The grandest structure of Amir Temur’s times is the chief Friday Mosque called Bibi-Khanum. Its construction started in 1339, after Temur’s victorious campaign to India, and lasted up to 1404: that is, for those times the work was completed within a rather short time. The best architects, craftsmen, stonemasons and artists from Samarkand as well as from the countries Temur had subdued, laboured at the construction of the Mosque. Ninety Indian elephants were used to do hard work at the site. During his stays in the capital between his military campaigns, Temur personally supervised the construction works. In his absence, it was watched over by his wife Sarai-Mulk-Khanum, who had the title Bibi-Khanum, or ‘Senior Wife’.
According to some historical sources, during the construction of the Mosque Bibi-Khanum also built a madrassah – a Muslim school that was named after her. When Temur returned from his regular military expeditions he was furious to find that the portal of madrassah surpassed in height that of the Mosque. He ordered to pull down the fully completed portal of the Mosque and to erect a new one, much exceeding the initial height.
Bibi-Khanum Mosque makes an unforgettable impression on its visitors. It consists of four buildings: the major mosque, two minor mosques and the entrance arch. The rectangular yard is about 5000 square meters in area, and is surrounded by an arched gallery. At the corners of the yard rise four 50-meter-high minarets. The majestic eastern portal is covered with marble, and initially had bronze gates. The entrance to the major mosque is decorated with a huge peshtak with octahedral minarets on either side. The building of the major mosque is crowned with a massive drum covered with inscriptions made in Kufic Script and topped with a colossal blue dome. Sharofiddin Iezdi, a poet and historian of Temur’s military campaigns, wrote, ‘The dome would have been unique but for the sky being its copy; the arch would have been singular but for the Milky Way matching it’. After Temur’s death his grandson Ulugbek, the great scientist and a ruler of Movarounnahr, set in the yard of Bibi-Khanum Mosque a huge marble laukh – reading-stand on which the famous Osman’s Koran was regularly placed during Friday public prayer service.

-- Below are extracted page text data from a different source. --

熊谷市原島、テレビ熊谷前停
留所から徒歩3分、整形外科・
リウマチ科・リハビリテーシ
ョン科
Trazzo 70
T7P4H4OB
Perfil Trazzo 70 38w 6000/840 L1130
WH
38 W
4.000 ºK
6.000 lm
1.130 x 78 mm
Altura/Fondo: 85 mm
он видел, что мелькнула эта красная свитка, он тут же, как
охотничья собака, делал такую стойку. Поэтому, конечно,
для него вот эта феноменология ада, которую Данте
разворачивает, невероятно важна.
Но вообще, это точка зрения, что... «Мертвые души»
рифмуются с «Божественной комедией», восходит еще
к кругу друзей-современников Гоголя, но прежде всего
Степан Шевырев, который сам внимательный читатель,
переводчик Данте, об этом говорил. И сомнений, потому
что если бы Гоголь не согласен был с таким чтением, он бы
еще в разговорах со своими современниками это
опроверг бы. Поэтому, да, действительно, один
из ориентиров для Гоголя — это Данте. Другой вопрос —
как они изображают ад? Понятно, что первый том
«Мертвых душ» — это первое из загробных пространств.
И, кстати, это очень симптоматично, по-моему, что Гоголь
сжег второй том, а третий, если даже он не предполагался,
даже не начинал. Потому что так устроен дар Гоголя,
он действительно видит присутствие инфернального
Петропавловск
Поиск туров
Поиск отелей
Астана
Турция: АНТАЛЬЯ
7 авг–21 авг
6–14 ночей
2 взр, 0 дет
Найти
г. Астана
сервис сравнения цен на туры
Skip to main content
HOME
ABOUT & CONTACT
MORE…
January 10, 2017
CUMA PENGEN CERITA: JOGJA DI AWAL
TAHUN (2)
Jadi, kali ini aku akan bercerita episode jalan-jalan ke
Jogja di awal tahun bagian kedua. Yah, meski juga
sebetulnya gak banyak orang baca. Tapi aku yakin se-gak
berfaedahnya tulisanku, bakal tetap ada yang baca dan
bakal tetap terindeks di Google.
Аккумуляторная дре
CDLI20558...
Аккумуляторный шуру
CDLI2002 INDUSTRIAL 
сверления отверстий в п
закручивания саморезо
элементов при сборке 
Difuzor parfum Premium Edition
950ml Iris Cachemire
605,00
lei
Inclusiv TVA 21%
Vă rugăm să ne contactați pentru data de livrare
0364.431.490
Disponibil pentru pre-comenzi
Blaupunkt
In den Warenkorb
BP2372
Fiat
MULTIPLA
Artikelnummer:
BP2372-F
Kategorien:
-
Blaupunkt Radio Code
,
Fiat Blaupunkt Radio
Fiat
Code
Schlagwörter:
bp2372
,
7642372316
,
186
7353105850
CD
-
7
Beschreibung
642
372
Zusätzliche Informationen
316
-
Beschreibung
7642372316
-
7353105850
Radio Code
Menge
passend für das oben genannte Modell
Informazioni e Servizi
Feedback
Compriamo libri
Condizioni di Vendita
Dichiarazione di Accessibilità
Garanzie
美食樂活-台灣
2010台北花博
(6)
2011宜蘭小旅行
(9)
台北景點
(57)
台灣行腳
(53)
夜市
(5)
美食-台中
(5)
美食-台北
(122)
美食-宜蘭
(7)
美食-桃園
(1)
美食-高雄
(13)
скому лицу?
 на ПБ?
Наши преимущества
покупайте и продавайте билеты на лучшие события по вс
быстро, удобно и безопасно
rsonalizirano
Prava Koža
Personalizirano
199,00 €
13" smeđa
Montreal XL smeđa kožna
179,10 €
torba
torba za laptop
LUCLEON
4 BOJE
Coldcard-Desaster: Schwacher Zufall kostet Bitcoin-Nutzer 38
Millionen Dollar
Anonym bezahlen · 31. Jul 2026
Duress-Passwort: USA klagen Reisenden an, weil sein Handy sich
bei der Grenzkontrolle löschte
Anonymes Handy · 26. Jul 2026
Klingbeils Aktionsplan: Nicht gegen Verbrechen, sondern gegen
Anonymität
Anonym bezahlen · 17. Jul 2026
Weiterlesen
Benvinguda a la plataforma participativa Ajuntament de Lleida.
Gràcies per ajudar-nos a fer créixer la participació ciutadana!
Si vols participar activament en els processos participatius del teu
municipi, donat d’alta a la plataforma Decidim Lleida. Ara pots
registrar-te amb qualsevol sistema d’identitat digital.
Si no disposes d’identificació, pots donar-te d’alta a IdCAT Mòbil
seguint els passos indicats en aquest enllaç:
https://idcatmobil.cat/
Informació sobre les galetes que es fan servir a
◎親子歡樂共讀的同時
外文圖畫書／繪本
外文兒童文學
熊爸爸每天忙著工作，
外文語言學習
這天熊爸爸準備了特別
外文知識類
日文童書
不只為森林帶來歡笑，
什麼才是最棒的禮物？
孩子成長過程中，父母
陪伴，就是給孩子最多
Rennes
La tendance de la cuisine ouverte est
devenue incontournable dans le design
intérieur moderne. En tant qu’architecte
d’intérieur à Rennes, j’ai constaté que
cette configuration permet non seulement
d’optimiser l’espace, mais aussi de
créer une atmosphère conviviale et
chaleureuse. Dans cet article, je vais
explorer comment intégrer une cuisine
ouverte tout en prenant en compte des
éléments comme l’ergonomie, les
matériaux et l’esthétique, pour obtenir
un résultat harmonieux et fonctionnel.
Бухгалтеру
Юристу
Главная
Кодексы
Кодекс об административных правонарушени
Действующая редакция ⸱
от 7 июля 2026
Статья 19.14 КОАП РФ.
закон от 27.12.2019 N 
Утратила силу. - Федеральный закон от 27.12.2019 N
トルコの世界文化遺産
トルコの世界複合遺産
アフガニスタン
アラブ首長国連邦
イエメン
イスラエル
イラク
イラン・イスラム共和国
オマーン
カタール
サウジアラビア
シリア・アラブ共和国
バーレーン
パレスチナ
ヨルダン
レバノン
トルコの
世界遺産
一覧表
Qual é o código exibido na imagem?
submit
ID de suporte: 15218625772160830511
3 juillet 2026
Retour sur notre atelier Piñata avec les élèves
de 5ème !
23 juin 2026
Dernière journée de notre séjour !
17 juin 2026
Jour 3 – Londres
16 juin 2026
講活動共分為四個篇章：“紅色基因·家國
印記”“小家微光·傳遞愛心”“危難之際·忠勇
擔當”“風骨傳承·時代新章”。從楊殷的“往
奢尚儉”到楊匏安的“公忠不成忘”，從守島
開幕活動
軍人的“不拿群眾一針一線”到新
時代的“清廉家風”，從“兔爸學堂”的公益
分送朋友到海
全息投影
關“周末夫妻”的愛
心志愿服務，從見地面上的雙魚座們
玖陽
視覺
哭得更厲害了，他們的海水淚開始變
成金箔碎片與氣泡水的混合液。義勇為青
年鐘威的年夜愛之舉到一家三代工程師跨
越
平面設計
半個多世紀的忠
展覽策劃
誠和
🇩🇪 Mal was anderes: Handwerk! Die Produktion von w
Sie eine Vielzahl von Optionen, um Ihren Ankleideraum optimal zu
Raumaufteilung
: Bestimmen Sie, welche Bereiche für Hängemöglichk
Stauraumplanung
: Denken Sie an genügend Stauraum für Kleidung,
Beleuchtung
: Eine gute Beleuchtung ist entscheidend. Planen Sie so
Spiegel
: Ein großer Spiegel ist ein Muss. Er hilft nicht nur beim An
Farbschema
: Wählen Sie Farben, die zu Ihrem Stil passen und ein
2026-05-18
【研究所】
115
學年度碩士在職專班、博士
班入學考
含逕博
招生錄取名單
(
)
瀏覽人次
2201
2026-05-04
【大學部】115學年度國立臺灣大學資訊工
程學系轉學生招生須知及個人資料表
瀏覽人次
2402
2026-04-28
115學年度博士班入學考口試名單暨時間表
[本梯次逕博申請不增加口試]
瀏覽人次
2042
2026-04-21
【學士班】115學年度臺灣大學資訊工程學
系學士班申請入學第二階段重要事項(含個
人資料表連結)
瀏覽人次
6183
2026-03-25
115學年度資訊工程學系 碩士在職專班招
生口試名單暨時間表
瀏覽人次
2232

Unfortunately, this masterpiece of Islamic architecture did not pass the test of the elemental forces. For a few centuries the great ruins of the legendary structure had towered over Samarkand. In the 1990s there was carried out a large-scale restoration of the monument. The dome, the minarets and the portals of the mosques have been restored and the original layout of the whole structure has been reconstructed. As for the mausoleum of Bibi-Khanum it survived to the present day, whereas the madrassah that she had built lasted only till the 16th century.